**TASK GOAL:**
Reproduce every line of the listing below without any change.

Top of SUPPLIED DATA

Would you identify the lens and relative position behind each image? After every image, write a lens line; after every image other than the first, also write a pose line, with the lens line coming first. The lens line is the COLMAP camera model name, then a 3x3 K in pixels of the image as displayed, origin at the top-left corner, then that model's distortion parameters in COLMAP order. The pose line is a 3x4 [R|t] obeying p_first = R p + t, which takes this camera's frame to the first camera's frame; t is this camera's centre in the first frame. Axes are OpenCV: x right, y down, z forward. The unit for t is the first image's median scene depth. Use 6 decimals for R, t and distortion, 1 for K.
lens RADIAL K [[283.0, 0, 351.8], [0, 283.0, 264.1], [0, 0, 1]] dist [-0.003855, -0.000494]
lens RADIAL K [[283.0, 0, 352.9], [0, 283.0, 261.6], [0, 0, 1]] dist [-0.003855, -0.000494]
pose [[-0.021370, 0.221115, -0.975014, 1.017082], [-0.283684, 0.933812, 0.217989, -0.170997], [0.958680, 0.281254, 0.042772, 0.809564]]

Bottom of SUPPLIED DATA

**EXERCISE RESULT:**
Would you identify the lens and relative position behind each image? After every image, write a lens line; after every image other than the first, also write a pose line, with the lens line coming first. The lens line is the COLMAP camera model name, then a 3x3 K in pixels of the image as displayed, origin at the top-left corner, then that model's distortion parameters in COLMAP order. The pose line is a 3x4 [R|t] obeying p_first = R p + t, which takes this camera's frame to the first camera's frame; t is this camera's centre in the first frame. Axes are OpenCV: x right, y down, z forward. The unit for t is the first image's median scene depth. Use 6 decimals for R, t and distortion, 1 for K.
lens RADIAL K [[283.0, 0, 351.8], [0, 283.0, 264.1], [0, 0, 1]] dist [-0.003855, -0.000494]
lens RADIAL K [[283.0, 0, 352.9], [0, 283.0, 261.6], [0, 0, 1]] dist [-0.003855, -0.000494]
pose [[-0.021370, 0.221115, -0.975014, 1.017082], [-0.283684, 0.933812, 0.217989, -0.170997], [0.958680, 0.281254, 0.042772, 0.809564]]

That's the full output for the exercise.